WellPoint's net income was $876.8 million, or $1.96 per share, compared with $580.4 million, or $1.16 per share, a year earlier, when results were hurt by net investment losses.

Excluding items, earnings of $1.95 per share were 28 cents ahead of the consensus estimate of analysts, according to Thomson Reuters I/B/E/S.

Operating revenue slipped 3% to $14.87 billion.

WellPoint spent 81.8% of premium revenue on medical costs, down from 82.5% a year ago. While such medical cost ratio improvements have been hailed by investors in the past, they have been less warmly received this quarter because the new law will more tightly regulate such spending.

WellPoint reported 33.8 million members at the end of March, down 2.1% from a year ago. It projected year-end membership of about 33.1 million, after saying in March it expected 33.3 million at year's end.

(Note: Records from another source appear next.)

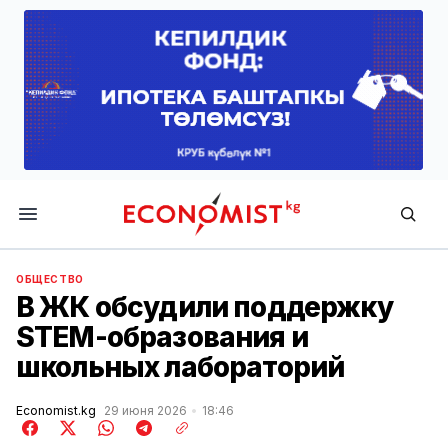
Economist.kg
ОБЩЕСТВО
В ЖК обсудили поддержку
STEM-образования и
школьных лабораторий
Economist.kg
29 июня 2026
18:46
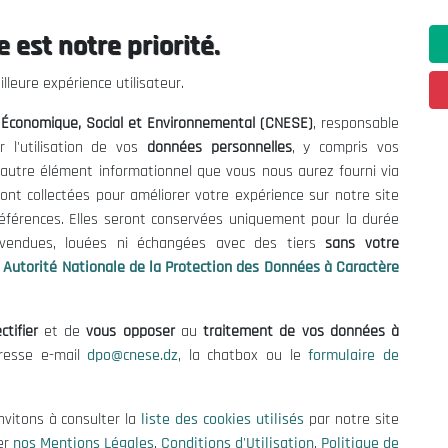
 est notre priorité.
 Informations
Contact US
lleure expérience utilisateur.
enders and Consultations
(+213) 021 98 01 00|01|0
l Économique, Social et Environnemental (CNESE)
, responsable
contact@cnese.dz
es
r l'utilisation de vos
données personnelles
, y compris vos
Suggestions or Initiatives?
se
t autre élément informationnel que vous nous aurez fourni via
Newsletter
tion Policy
ont collectées pour améliorer votre expérience sur notre site
Inscrivez-vous, soyez le premier 
cy
références. Elles seront conservées uniquement pour la durée
nos dernières nouvelles.
s vendues, louées ni échangées avec des tiers
sans votre
Autorité Nationale de la Protection des Données à Caractère
ctifier
et de
vous opposer
au
traitement de vos données à
Follow Us!
dresse e-mail
dpo@cnese.dz
, la chatbox ou le
formulaire de
© 2026 National Economic, Social and Environmental Council (NESC)
nvitons à consulter la
liste des cookies utilisés
par notre site
er
nos Mentions Légales
,
Conditions d'Utilisation
,
Politique de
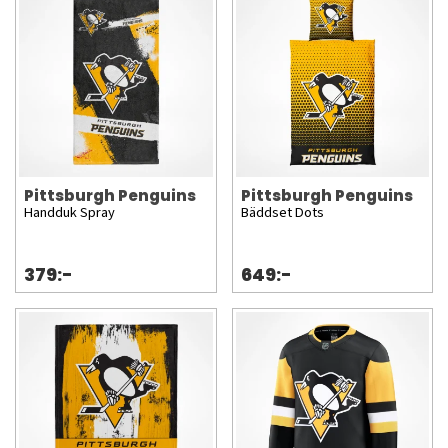
Ett stort urval av modeller från kända märken. Accessoarer:
Allt från halsdukar och flaggor till muggar och mobilskal.
Vi erbjuder alltid snabba leveranser, säkra betalningar och
officiellt licensierade NHL-produkter. Visa din lojalitet mot
Crosby och gänget – beställ dina Pittsburgh Penguins-
souvenirer hos oss idag!
Pittsburgh Penguins
Pittsburgh Penguins
Handduk Spray
Bäddset Dots
379:-
649:-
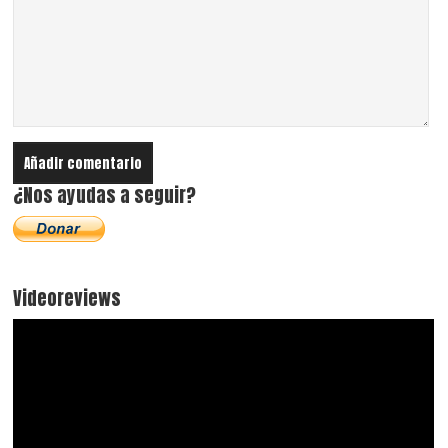
¿Nos ayudas a seguir?
Videoreviews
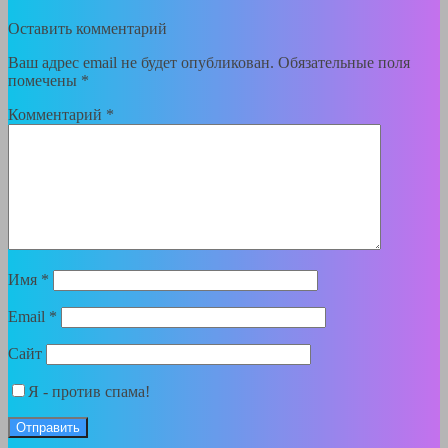
Оставить комментарий
Ваш адрес email не будет опубликован.
Обязательные поля
помечены
*
Комментарий
*
Имя
*
Email
*
Сайт
Я - против спама!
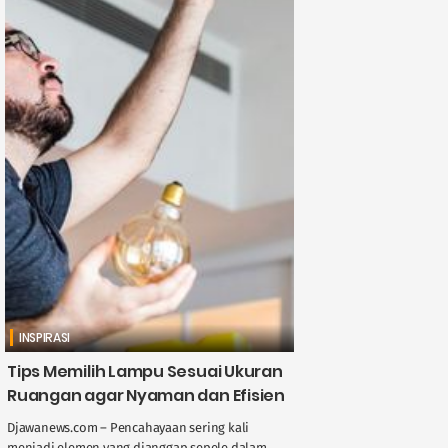
INSPIRASI
Tips Memilih Lampu Sesuai Ukuran
Ruangan agar Nyaman dan Efisien
Djawanews.com – Pencahayaan sering kali
menjadi elemen yang dianggap sepele dalam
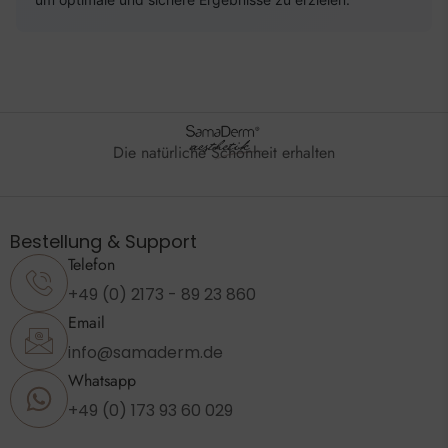
Die natürliche Schönheit erhalten
Bestellung & Support
Telefon
+49 (0) 2173 - 89 23 860
Email
info@samaderm.de
Whatsapp
+49 (0) 173 93 60 029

Like its rivals, the Indianapolis-based company is grappling with the effects of the weak economy, including reduced membership as layoffs lead to fewer people with employer-based coverage.

Operating profit in the commercial segment, which includes plans serving employers, rose 8% to $978.4 million, as the company cited improvement in its local group business.

Profit rose 49% to $326 million in its consumer segment. WellPoint pointed to improvement in its state-sponsored business, which includes its Medicaid plans, due to operational changes, higher reimbursement levels for some programs and a less severe flu season.

WellPoint expects full-year net income of at least $6 per share. Analysts are looking for $6.14.